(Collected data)
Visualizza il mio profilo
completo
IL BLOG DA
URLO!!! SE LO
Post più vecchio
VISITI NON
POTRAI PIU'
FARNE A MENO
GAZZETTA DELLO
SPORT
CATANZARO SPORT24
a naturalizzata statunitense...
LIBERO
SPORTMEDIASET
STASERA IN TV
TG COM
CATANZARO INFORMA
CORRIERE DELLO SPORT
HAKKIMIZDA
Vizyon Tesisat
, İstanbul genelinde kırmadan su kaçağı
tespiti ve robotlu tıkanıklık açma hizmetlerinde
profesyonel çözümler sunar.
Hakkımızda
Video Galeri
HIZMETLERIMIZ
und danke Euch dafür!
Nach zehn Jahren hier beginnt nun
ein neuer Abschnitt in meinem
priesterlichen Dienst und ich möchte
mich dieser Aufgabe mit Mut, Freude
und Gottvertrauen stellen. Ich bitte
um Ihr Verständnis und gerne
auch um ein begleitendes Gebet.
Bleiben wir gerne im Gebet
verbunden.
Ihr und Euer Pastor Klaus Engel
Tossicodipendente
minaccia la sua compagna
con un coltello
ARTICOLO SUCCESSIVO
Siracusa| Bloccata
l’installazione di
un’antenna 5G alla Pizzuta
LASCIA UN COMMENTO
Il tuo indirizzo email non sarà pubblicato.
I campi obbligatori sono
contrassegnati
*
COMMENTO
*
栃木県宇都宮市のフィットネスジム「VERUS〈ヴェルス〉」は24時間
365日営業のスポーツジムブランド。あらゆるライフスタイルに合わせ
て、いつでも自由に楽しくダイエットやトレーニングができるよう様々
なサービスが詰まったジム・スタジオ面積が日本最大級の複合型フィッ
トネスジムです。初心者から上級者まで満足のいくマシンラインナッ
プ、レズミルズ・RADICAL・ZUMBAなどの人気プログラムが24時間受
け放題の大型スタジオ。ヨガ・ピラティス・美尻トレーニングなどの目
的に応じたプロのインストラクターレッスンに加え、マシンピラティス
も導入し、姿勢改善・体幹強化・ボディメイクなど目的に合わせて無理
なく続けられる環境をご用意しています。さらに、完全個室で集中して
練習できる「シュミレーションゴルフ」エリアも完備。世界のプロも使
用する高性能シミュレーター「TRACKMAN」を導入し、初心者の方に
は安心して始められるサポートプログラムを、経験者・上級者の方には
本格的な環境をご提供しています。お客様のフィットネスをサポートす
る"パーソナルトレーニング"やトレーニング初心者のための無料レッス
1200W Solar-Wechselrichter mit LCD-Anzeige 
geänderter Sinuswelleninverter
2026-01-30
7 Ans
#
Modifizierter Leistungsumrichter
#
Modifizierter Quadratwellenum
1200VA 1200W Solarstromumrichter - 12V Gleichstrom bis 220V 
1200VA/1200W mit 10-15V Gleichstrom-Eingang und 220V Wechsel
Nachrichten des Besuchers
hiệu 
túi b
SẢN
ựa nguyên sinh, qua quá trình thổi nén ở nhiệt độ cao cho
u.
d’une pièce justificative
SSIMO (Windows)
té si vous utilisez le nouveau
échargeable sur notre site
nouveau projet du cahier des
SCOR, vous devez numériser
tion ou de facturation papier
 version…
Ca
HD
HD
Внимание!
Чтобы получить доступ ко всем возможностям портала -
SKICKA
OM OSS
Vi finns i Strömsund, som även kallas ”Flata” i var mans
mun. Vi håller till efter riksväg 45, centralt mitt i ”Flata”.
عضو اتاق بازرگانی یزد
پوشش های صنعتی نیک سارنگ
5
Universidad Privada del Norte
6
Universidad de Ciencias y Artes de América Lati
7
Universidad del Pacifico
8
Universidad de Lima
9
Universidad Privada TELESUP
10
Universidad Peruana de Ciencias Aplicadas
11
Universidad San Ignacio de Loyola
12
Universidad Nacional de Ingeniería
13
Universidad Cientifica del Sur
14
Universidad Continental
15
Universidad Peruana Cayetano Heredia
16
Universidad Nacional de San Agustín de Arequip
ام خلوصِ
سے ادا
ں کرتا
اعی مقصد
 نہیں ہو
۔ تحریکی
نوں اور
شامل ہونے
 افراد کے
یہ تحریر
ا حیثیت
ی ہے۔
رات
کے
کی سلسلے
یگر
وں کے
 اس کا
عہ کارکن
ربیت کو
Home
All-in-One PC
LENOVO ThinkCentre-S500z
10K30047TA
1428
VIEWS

**WHAT TO DO**
Convert every line of text in the records above into a JSON list of strings, with one string per line and blank lines left out.

**ANSWER BOX**
[
  "Visualizza il mio profilo",
  "completo",
  "IL BLOG DA",
  "URLO!!! SE LO",
  "Post più vecchio",
  "VISITI NON",
  "POTRAI PIU'",
  "FARNE A MENO",
  "GAZZETTA DELLO",
  "SPORT",
  "CATANZARO SPORT24",
  "a naturalizzata statunitense...",
  "LIBERO",
  "SPORTMEDIASET",
  "STASERA IN TV",
  "TG COM",
  "CATANZARO INFORMA",
  "CORRIERE DELLO SPORT",
  "HAKKIMIZDA",
  "Vizyon Tesisat",
  ", İstanbul genelinde kırmadan su kaçağı",
  "tespiti ve robotlu tıkanıklık açma hizmetlerinde",
  "profesyonel çözümler sunar.",
  "Hakkımızda",
  "Video Galeri",
  "HIZMETLERIMIZ",
  "und danke Euch dafür!",
  "Nach zehn Jahren hier beginnt nun",
  "ein neuer Abschnitt in meinem",
  "priesterlichen Dienst und ich möchte",
  "mich dieser Aufgabe mit Mut, Freude",
  "und Gottvertrauen stellen. Ich bitte",
  "um Ihr Verständnis und gerne",
  "auch um ein begleitendes Gebet.",
  "Bleiben wir gerne im Gebet",
  "verbunden.",
  "Ihr und Euer Pastor Klaus Engel",
  "Tossicodipendente",
  "minaccia la sua compagna",
  "con un coltello",
  "ARTICOLO SUCCESSIVO",
  "Siracusa| Bloccata",
  "l’installazione di",
  "un’antenna 5G alla Pizzuta",
  "LASCIA UN COMMENTO",
  "Il tuo indirizzo email non sarà pubblicato.",
  "I campi obbligatori sono",
  "contrassegnati",
  "*",
  "COMMENTO",
  "*",
  "栃木県宇都宮市のフィットネスジム「VERUS〈ヴェルス〉」は24時間",
  "365日営業のスポーツジムブランド。あらゆるライフスタイルに合わせ",
  "て、いつでも自由に楽しくダイエットやトレーニングができるよう様々",
  "なサービスが詰まったジム・スタジオ面積が日本最大級の複合型フィッ",
  "トネスジムです。初心者から上級者まで満足のいくマシンラインナッ",
  "プ、レズミルズ・RADICAL・ZUMBAなどの人気プログラムが24時間受",
  "け放題の大型スタジオ。ヨガ・ピラティス・美尻トレーニングなどの目",
  "的に応じたプロのインストラクターレッスンに加え、マシンピラティス",
  "も導入し、姿勢改善・体幹強化・ボディメイクなど目的に合わせて無理",
  "なく続けられる環境をご用意しています。さらに、完全個室で集中して",
  "練習できる「シュミレーションゴルフ」エリアも完備。世界のプロも使",
  "用する高性能シミュレーター「TRACKMAN」を導入し、初心者の方に",
  "は安心して始められるサポートプログラムを、経験者・上級者の方には",
  "本格的な環境をご提供しています。お客様のフィットネスをサポートす",
  "る\"パーソナルトレーニング\"やトレーニング初心者のための無料レッス",
  "1200W Solar-Wechselrichter mit LCD-Anzeige ",
  "geänderter Sinuswelleninverter",
  "2026-01-30",
  "7 Ans",
  "#",
  "Modifizierter Leistungsumrichter",
  "#",
  "Modifizierter Quadratwellenum",
  "1200VA 1200W Solarstromumrichter - 12V Gleichstrom bis 220V ",
  "1200VA/1200W mit 10-15V Gleichstrom-Eingang und 220V Wechsel",
  "Nachrichten des Besuchers",
  "hiệu ",
  "túi b",
  "SẢN",
  "ựa nguyên sinh, qua quá trình thổi nén ở nhiệt độ cao cho",
  "u.",
  "d’une pièce justificative",
  "SSIMO (Windows)",
  "té si vous utilisez le nouveau",
  "échargeable sur notre site",
  "nouveau projet du cahier des",
  "SCOR, vous devez numériser",
  "tion ou de facturation papier",
  " version…",
  "Ca",
  "HD",
  "HD",
  "Внимание!",
  "Чтобы получить доступ ко всем возможностям портала -",
  "SKICKA",
  "OM OSS",
  "Vi finns i Strömsund, som även kallas ”Flata” i var mans",
  "mun. Vi håller till efter riksväg 45, centralt mitt i ”Flata”.",
  "عضو اتاق بازرگانی یزد",
  "پوشش های صنعتی نیک سارنگ",
  "5",
  "Universidad Privada del Norte",
  "6",
  "Universidad de Ciencias y Artes de América Lati",
  "7",
  "Universidad del Pacifico",
  "8",
  "Universidad de Lima",
  "9",
  "Universidad Privada TELESUP",
  "10",
  "Universidad Peruana de Ciencias Aplicadas",
  "11",
  "Universidad San Ignacio de Loyola",
  "12",
  "Universidad Nacional de Ingeniería",
  "13",
  "Universidad Cientifica del Sur",
  "14",
  "Universidad Continental",
  "15",
  "Universidad Peruana Cayetano Heredia",
  "16",
  "Universidad Nacional de San Agustín de Arequip",
  "ام خلوصِ",
  "سے ادا",
  "ں کرتا",
  "اعی مقصد",
  " نہیں ہو",
  "۔ تحریکی",
  "نوں اور",
  "شامل ہونے",
  " افراد کے",
  "یہ تحریر",
  "ا حیثیت",
  "ی ہے۔",
  "رات",
  "کے",
  "کی سلسلے",
  "یگر",
  "وں کے",
  " اس کا",
  "عہ کارکن",
  "ربیت کو",
  "Home",
  "All-in-One PC",
  "LENOVO ThinkCentre-S500z",
  "10K30047TA",
  "1428",
  "VIEWS"
]